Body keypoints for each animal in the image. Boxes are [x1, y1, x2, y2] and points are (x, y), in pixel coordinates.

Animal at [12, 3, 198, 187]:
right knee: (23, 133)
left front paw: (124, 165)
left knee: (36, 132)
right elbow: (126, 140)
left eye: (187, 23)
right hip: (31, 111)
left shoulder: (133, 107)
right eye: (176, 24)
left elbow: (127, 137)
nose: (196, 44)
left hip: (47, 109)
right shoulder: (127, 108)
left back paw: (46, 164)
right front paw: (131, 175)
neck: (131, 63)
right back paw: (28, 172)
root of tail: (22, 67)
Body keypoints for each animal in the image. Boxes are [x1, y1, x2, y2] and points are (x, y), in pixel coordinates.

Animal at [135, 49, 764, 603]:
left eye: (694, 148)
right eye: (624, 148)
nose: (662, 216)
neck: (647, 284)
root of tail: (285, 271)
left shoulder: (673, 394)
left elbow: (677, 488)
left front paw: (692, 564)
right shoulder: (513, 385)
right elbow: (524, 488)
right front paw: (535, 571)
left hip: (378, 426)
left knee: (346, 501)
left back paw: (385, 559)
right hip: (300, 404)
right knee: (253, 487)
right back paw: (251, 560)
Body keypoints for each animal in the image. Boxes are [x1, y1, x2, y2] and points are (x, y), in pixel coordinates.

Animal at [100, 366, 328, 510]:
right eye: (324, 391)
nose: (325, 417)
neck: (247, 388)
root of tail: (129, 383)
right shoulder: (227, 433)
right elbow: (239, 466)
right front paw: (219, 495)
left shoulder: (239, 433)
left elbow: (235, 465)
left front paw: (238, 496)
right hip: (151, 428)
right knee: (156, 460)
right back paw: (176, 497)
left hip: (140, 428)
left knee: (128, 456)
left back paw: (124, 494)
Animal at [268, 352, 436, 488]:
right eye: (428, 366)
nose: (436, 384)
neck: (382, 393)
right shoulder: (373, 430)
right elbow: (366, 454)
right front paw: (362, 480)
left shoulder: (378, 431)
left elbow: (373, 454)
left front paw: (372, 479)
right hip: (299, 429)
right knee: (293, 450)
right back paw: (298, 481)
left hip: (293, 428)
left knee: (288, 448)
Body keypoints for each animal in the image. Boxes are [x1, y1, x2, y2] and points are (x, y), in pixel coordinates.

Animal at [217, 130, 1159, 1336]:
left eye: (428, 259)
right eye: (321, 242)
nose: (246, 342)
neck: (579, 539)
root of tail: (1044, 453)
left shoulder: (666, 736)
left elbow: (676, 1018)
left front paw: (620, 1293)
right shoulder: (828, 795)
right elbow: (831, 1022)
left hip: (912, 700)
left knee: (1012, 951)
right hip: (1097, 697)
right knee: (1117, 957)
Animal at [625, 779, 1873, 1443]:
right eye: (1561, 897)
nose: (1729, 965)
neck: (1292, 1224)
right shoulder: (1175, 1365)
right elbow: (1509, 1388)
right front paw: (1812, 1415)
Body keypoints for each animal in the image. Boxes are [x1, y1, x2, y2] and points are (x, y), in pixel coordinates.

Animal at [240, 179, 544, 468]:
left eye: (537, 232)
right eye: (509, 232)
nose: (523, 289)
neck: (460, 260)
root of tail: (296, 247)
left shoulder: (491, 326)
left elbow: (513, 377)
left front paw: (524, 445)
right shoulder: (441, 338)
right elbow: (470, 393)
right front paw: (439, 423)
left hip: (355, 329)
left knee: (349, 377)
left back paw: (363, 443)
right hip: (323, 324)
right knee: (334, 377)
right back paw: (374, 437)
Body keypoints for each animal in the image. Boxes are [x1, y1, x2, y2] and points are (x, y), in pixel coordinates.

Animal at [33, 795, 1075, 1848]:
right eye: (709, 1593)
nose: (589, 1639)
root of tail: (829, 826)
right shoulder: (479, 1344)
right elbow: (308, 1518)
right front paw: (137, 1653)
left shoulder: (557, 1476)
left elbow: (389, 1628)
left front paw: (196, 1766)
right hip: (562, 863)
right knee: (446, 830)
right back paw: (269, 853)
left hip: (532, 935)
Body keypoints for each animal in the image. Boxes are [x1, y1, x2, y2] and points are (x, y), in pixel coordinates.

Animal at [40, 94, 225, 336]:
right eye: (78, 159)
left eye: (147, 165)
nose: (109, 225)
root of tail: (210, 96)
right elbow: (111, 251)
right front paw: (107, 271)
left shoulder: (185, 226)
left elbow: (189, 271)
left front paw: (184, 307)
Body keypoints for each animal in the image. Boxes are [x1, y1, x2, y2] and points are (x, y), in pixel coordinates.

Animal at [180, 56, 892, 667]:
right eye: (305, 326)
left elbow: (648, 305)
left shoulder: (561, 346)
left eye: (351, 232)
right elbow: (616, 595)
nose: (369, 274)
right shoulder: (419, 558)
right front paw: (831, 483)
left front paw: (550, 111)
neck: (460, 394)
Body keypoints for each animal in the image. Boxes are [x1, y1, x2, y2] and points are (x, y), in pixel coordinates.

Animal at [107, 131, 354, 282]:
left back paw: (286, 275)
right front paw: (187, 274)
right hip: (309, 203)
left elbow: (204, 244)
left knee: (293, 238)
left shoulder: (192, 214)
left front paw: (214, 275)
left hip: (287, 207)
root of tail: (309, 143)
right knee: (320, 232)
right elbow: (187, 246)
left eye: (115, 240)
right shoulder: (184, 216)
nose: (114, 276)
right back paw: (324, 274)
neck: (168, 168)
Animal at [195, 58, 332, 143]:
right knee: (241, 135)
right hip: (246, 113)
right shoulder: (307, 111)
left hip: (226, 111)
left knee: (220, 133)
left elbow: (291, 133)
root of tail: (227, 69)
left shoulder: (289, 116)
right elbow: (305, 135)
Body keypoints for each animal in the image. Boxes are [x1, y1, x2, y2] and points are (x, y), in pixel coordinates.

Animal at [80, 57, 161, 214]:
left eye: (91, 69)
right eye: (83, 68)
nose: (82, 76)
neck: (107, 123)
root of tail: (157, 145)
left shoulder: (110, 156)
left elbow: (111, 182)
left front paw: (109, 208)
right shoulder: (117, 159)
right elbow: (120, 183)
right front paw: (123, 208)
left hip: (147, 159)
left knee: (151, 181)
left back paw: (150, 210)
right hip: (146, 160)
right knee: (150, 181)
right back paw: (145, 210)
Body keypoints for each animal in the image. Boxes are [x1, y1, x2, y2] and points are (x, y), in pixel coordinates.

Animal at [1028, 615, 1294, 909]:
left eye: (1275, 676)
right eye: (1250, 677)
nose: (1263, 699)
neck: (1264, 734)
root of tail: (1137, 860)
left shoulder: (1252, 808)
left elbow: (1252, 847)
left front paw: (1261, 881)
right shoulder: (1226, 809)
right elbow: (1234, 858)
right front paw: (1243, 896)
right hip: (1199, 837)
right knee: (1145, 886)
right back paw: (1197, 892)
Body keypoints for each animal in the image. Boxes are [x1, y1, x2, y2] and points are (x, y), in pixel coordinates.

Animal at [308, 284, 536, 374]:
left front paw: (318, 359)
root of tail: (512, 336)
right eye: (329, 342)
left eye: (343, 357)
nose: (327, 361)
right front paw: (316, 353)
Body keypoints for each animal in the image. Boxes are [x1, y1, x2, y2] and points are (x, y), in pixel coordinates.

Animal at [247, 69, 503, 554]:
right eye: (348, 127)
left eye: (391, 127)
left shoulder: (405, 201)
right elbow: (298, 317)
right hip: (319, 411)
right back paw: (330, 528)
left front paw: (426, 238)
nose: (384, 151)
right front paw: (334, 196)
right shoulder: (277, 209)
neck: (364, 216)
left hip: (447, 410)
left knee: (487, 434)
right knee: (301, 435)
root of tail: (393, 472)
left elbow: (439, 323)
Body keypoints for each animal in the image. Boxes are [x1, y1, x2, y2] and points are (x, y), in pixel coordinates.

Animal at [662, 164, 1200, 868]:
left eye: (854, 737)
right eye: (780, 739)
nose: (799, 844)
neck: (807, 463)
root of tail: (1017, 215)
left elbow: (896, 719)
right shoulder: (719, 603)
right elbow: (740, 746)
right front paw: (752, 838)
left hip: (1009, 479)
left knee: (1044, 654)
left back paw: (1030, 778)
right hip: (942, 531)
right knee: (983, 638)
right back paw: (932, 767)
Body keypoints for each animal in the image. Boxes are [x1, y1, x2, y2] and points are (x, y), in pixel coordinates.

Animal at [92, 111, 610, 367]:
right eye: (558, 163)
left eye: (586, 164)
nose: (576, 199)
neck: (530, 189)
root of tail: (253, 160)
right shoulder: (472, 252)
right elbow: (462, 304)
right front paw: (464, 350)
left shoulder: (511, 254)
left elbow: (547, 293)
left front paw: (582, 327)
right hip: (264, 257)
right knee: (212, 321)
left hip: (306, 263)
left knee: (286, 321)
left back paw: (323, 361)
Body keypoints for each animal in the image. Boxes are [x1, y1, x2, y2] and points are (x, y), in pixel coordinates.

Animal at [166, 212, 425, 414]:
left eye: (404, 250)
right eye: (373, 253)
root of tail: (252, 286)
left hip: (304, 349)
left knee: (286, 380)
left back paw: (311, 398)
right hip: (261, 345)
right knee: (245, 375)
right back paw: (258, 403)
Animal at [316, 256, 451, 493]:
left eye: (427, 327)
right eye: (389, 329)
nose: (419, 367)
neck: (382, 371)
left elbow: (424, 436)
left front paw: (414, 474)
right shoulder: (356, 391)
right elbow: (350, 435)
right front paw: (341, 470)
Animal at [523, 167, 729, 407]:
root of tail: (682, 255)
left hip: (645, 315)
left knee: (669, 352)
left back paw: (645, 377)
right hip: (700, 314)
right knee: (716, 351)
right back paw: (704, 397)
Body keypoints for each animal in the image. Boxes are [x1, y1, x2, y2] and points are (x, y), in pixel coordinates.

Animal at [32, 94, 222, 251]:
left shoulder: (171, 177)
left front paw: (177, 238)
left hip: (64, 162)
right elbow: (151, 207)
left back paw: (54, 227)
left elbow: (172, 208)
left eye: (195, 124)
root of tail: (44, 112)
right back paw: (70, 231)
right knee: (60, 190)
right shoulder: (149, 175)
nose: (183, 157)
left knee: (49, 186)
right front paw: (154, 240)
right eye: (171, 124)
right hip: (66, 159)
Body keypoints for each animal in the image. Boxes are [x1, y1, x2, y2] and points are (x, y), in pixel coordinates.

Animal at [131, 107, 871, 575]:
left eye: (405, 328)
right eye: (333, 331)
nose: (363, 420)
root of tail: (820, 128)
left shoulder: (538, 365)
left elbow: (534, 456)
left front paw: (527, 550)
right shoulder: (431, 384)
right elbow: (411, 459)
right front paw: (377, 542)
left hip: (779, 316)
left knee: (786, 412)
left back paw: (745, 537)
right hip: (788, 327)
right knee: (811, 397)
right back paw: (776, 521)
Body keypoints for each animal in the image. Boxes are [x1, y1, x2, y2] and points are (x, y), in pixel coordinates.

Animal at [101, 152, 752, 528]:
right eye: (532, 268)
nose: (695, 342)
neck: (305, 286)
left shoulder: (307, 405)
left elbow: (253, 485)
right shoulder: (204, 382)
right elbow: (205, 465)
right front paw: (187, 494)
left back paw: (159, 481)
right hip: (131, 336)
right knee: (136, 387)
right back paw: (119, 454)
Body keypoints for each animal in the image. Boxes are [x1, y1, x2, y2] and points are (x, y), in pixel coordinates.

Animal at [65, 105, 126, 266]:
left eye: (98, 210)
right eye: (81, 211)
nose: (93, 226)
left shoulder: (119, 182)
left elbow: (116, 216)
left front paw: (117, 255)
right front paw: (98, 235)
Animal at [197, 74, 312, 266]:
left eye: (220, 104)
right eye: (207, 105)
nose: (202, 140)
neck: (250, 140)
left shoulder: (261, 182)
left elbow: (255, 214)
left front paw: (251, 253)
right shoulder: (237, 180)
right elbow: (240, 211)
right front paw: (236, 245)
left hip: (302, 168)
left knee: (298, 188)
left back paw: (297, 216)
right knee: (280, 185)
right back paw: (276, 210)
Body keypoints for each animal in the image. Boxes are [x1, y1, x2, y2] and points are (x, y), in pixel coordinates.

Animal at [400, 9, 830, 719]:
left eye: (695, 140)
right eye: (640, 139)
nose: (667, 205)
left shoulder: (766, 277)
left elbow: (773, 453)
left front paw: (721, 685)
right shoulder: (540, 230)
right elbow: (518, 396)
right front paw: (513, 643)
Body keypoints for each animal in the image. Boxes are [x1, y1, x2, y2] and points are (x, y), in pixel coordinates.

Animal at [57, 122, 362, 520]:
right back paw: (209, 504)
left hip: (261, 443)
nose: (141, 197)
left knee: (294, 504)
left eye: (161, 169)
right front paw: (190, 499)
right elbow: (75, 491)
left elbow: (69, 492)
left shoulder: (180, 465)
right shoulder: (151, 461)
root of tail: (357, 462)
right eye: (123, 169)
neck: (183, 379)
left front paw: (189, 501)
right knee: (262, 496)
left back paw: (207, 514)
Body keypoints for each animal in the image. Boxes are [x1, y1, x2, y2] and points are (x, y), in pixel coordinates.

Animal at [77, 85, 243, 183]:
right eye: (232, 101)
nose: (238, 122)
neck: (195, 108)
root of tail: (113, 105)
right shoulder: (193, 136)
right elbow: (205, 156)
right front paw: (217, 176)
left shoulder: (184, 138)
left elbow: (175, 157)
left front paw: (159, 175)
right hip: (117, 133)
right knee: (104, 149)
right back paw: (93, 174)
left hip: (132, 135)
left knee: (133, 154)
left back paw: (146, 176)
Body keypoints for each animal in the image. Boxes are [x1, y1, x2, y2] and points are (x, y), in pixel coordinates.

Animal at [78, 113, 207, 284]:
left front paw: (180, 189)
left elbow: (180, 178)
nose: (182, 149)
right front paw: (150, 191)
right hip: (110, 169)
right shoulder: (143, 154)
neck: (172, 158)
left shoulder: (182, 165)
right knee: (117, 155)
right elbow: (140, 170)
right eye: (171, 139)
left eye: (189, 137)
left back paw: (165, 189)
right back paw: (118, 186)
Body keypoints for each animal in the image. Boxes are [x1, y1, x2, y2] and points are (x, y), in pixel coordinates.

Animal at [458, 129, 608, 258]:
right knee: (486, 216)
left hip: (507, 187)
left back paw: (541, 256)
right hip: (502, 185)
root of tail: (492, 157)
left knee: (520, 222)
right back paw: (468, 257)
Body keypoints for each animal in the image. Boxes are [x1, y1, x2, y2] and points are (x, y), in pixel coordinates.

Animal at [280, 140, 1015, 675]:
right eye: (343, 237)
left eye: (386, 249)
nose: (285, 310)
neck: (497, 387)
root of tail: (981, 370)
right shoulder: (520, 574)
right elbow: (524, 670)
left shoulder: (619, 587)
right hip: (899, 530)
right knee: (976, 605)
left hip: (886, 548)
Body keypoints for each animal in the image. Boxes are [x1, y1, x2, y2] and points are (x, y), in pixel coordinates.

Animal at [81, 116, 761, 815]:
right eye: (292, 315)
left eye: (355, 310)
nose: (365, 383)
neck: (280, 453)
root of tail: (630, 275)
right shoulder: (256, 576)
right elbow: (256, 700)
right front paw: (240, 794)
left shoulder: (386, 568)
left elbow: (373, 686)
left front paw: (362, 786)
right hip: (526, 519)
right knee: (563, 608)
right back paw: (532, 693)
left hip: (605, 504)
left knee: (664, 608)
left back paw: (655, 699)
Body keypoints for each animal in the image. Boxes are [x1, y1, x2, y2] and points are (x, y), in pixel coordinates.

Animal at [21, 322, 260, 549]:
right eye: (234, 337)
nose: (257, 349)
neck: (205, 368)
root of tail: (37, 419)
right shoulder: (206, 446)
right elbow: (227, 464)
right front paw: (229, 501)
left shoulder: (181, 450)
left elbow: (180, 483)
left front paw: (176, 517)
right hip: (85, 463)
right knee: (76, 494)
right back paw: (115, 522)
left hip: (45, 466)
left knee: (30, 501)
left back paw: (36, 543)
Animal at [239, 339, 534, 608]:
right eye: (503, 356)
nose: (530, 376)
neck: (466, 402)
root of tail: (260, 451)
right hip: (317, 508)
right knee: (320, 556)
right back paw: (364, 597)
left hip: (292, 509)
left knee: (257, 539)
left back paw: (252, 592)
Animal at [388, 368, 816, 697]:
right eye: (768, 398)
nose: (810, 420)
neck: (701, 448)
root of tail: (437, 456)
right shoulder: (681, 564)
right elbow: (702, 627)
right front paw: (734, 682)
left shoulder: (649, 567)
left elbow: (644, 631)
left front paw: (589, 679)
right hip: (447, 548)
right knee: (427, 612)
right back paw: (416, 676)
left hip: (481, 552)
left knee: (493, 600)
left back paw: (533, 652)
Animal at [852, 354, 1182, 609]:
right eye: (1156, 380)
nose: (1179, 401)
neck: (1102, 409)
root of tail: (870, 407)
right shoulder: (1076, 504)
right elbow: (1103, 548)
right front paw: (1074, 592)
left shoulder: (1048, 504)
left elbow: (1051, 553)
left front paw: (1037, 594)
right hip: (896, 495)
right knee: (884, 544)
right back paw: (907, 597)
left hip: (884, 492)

• _TASK BRIEF_:
Word for word, restate the lines of the listing above starting at the line with "left hip: (481, 552)" and ending at the line with "left elbow: (1051, 553)", and nothing outside them.

• _ANSWER TO THE PROBLEM_:
left hip: (481, 552)
left knee: (493, 600)
left back paw: (533, 652)
Animal at [852, 354, 1182, 609]:
right eye: (1156, 380)
nose: (1179, 401)
neck: (1102, 409)
root of tail: (870, 407)
right shoulder: (1076, 504)
right elbow: (1103, 548)
right front paw: (1074, 592)
left shoulder: (1048, 504)
left elbow: (1051, 553)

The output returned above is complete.